What do these stories have in common? They both involve short term expenses that were avoided that caused much more expensive consequences down the line. The reason that I didn’t get those tests done and that you or a fellow coworker doesn’t take time off to go to the doctor is the same reason – doing the prudent thing, the thing that saves more money in the long run, in our current system, is punished. You only get help when the problem is so out of control that it costs thousands of dollars and is an emergency. Or you die. Whichever comes first.

Since getting on Medicaid, I got the first dentist check-up in 6 years. I got my eyes checked and a new pair of glasses. My health is finally improving, and I’m finding out about all of the health problems that were slowly spiraling out of control in my 20’s because I couldn’t afford to go to the doctor. And I can’t help but think about how much better my life would have been and how much cheaper treatment would be if the first time I noticed symptoms I went in and got it dealt with instead of ignoring it and hoping that it would go away on its own because I couldn’t afford to go to the doctor.

So, I think that giving everyone cheap, easy access to medical help would be less expensive for the government, and in turn, the taxpayers in the long-run. Also, with more people healthy and able to hold down jobs, we’d have more people buying and selling services, making a healthier economy, and more people able to pay taxes.

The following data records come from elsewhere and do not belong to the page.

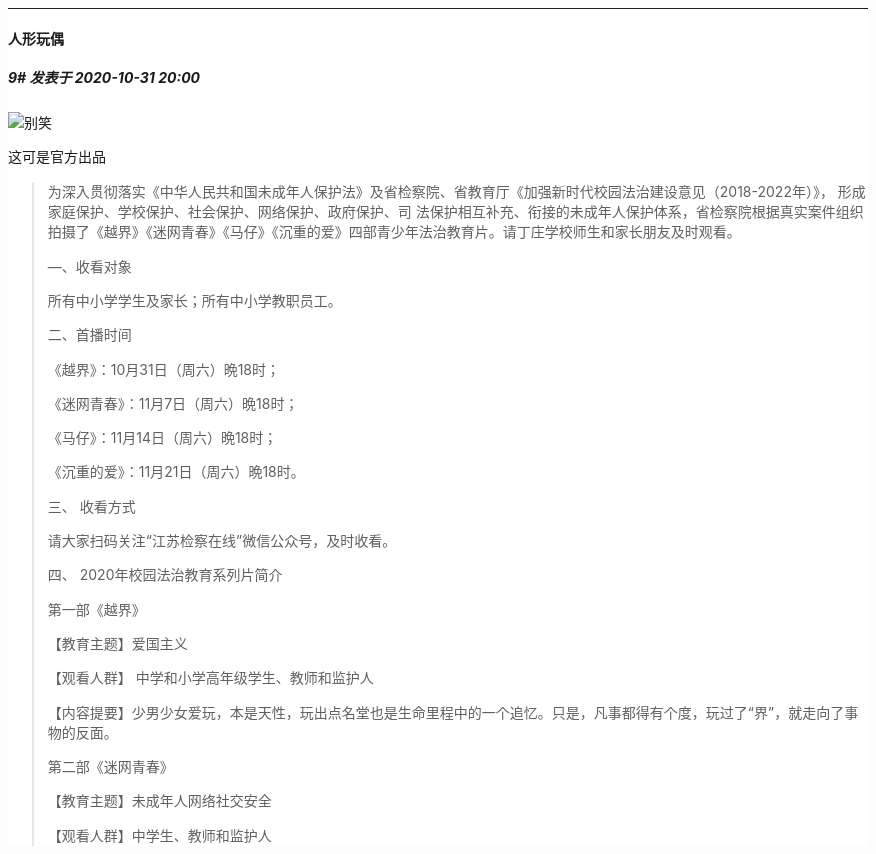 





*****

####  人形玩偶  
##### 9#       发表于 2020-10-31 20:00



<img src="https://static.saraba1st.com/image/smiley/face2017/049.png" referrerpolicy="no-referrer">别笑

这可是官方出品
 <blockquote>为深入贯彻落实《中华人民共和国未成年人保护法》及省检察院、省教育厅《加强新时代校园法治建设意见（2018-2022年）》， 形成家庭保护、学校保护、社会保护、网络保护、政府保护、司 法保护相互补充、衔接的未成年人保护体系，省检察院根据真实案件组织拍摄了《越界》《迷网青春》《马仔》《沉重的爱》四部青少年法治教育片。请丁庄学校师生和家长朋友及时观看。


—、收看对象


所有中小学学生及家长；所有中小学教职员工。


二、首播时间


《越界》：10月31日（周六）晩18时；


《迷网青春》：11月7日（周六）晩18时；


《马仔》：11月14日（周六）晩18时；


《沉重的爱》：11月21日（周六）晩18时。


三、 收看方式


请大家扫码关注“江苏检察在线”微信公众号，及时收看。


四、 2020年校园法治教育系列片简介


第一部《越界》


【教育主题】爱国主义


【观看人群】 中学和小学高年级学生、教师和监护人


【内容提要】少男少女爱玩，本是天性，玩出点名堂也是生命里程中的一个追忆。只是，凡事都得有个度，玩过了“界”，就走向了事物的反面。


第二部《迷网青春》


【教育主题】未成年人网络社交安全


【观看人群】中学生、教师和监护人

Here’s a metaphor that makes it pretty clear. You give your car regular tune-ups, oil changes, go to the mechanic any time your car makes a funny noise. Sometimes it’s nothing, sometimes it’s not, but the problem was caught early so fixing it isn’t a big deal. Barring an accident, it runs for you like a dream for 30 years. If you didn’t do that, within a couple years your car’s engine seizes and self-destructs. You’re faced with a terrible decision – pay to replace the motor (thousands of dollars) or pay for a new car (also thousands of dollars). The American people are the car. How should we be treated, to make us less expensive and more useful?